But, the media got want they wanted, a wave of anti-Catholicism that led to the burning and vandalisation of Churches all across Canada.
From The Media Report
It is yet another case of media hysteria getting ahead of the facts.
In May of 2021, media outlets around the world broadcast shocking news: Catholic-operated schools for indigenous children in Canada had years ago dumped hundreds of dead children into unmarked graves. Weeks later, the media then claimed that some "751 unmarked graves" had been found behind a single residential school.
The predicted frenzy ensued, with Canada's clownish publicity-seeking Prime Minister Justin Trudeau ordering the country's flags to be lowered to half-mast and initiating a "National Day for Truth and Reconciliation" as an acknowledgement of the Church's guilt. Outlets like the New York Times predictably trumpeted the news, and last February, CBS' 60 Minutes got in on the act with a long, condemnatory segment hosted by Anderson Cooper bludgeoning the Church. (The 60 Minutes segment was repeated just this past Sunday.)
So worked up by the media frenzy, people torched and vandalized dozens of Catholic churches across Canada, which the media tacitly acknowledged was justified.

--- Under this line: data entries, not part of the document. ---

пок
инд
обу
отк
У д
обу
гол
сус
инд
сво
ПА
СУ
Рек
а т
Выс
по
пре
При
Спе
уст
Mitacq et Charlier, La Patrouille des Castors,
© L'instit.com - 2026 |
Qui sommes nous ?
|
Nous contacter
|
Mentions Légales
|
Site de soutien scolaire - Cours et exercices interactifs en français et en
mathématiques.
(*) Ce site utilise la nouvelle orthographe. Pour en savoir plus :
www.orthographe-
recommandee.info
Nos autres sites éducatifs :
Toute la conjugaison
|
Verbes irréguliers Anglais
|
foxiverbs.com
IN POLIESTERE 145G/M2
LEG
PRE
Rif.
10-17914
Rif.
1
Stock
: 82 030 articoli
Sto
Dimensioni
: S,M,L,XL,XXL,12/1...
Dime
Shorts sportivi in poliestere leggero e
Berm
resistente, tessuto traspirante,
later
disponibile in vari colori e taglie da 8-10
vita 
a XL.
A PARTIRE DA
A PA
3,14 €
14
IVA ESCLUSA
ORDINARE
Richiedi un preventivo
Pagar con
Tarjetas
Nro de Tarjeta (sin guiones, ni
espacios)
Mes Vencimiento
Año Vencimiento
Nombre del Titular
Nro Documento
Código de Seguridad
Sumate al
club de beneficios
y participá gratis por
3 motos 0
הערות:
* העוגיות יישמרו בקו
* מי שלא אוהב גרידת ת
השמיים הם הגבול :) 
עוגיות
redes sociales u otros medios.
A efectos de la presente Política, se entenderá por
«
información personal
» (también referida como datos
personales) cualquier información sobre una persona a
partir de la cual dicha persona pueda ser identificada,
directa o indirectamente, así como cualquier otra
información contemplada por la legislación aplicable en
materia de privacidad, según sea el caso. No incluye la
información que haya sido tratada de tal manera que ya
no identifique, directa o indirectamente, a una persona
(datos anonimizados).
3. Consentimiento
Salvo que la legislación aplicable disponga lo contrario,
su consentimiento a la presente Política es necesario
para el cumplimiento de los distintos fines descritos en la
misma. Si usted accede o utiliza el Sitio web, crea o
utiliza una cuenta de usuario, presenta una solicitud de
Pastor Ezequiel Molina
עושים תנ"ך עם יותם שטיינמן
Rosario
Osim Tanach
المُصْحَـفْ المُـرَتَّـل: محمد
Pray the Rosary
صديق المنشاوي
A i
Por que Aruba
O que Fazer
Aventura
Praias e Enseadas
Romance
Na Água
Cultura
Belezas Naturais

And then the facts arrived
It was only several months later that scholars and journalists began to actually take note of some important facts: Not a single body had ever been exhumed from the so-called "unmarked graves." Not one. And neither was there any evidence of any unmarked graves to begin with.
Story after story had claimed that the use of so-called "ground-penetrating radar" had detected "abnormalities" in the soil below. And based only on these so-called "abnormalities" in the ground, the claims of "mass graves" was born. Of course these aberrations in the soil could have been anything, but it was enough "evidence" for the media launch another campaign of hate against the Church.
It seems that John Daniel Davidson at The Federalist was the first journalist to report what scholars began to discover:
"Professor Jacques Rouillard, professor emeritus in the Department of History at the Université de Montréal, recently published a detailed essay in The Dorchester Review on what has been found at this and similar sites – and what hasn't. There is no evidence, writes Rouilliard, in any of the historical records kept by the government, that deaths of indigenous children at these schools were ever covered up, or that any corpses were ever deposited in mass, unmarked graves which were kept secret, and parents of the children were never informed, as tribal groups repeatedly charged and the media dutifully repeated last summer."
A 'pernicious lie' into the wind
Davidson concluded, "In a healthy society, this would be a scandal. A story that grabbed headlines for a week and inspired arson attacks that destroyed dozens of churches in Canada turns out to be based on flimsy, unexamined evidence at best, and an outright, pernicious lie at worst."
Unfortunately, we no longer live in a healthy society, and the media will surely never fully correct the record. Long ago, it seems the media abandoned any regard for the truth to the detriment of us all.